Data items
Content starts
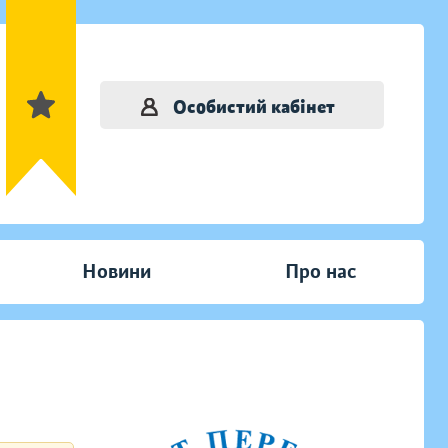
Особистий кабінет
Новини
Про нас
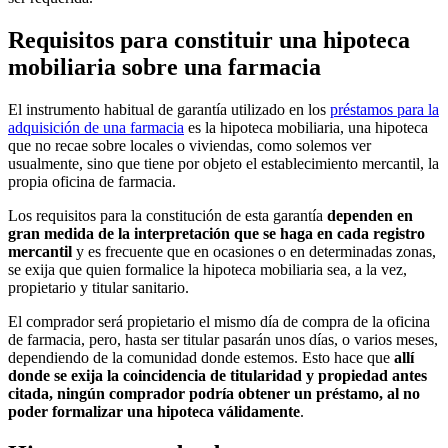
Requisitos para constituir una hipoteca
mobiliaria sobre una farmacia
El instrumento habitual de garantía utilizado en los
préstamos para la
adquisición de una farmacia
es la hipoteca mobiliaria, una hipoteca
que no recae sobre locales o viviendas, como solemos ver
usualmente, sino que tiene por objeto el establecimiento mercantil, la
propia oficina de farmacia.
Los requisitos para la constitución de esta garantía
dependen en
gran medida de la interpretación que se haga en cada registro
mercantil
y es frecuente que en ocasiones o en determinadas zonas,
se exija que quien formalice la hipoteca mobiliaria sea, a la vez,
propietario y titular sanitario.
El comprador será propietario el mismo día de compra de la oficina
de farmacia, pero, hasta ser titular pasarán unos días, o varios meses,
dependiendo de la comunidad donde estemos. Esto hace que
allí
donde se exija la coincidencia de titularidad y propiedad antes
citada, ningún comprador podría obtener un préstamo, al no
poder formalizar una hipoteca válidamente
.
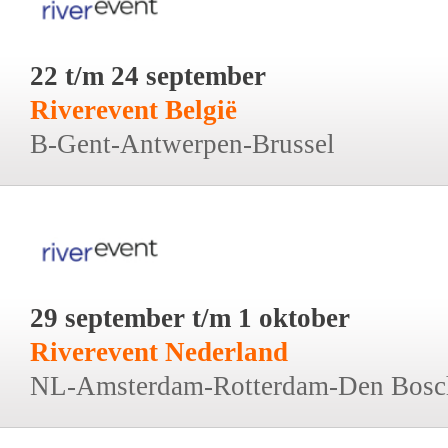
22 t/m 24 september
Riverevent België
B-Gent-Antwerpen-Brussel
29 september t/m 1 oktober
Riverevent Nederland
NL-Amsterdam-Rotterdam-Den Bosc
Content ends
Content starts
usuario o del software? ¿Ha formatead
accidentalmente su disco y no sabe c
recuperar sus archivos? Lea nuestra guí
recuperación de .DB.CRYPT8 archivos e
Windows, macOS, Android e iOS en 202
Content ends
Content starts
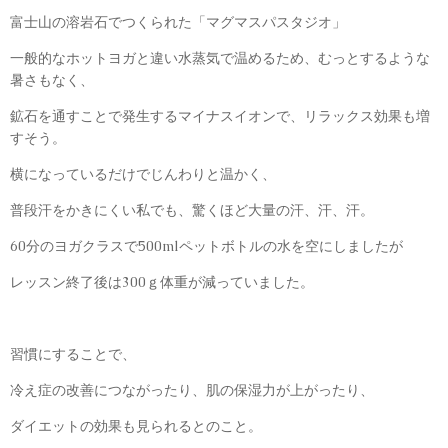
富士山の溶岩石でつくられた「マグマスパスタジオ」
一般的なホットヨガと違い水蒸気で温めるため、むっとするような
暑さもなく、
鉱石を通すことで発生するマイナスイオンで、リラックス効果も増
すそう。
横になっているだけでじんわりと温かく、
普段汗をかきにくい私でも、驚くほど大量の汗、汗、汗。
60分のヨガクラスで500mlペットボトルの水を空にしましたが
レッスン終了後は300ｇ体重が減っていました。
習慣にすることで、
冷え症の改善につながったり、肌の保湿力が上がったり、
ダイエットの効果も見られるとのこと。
Content ends
*Your objective:*
Swap "Riverevent" for "River Event" in the part that opens with the line containing "22 t/m 24 september" and closes with the line containing "NL-Amsterdam-Rotterdam-Den Bosc", and give those lines again with everything else unchanged.

*Exercise response:*
22 t/m 24 september
River Event België
B-Gent-Antwerpen-Brussel
29 september t/m 1 oktober
River Event Nederland
NL-Amsterdam-Rotterdam-Den Bosc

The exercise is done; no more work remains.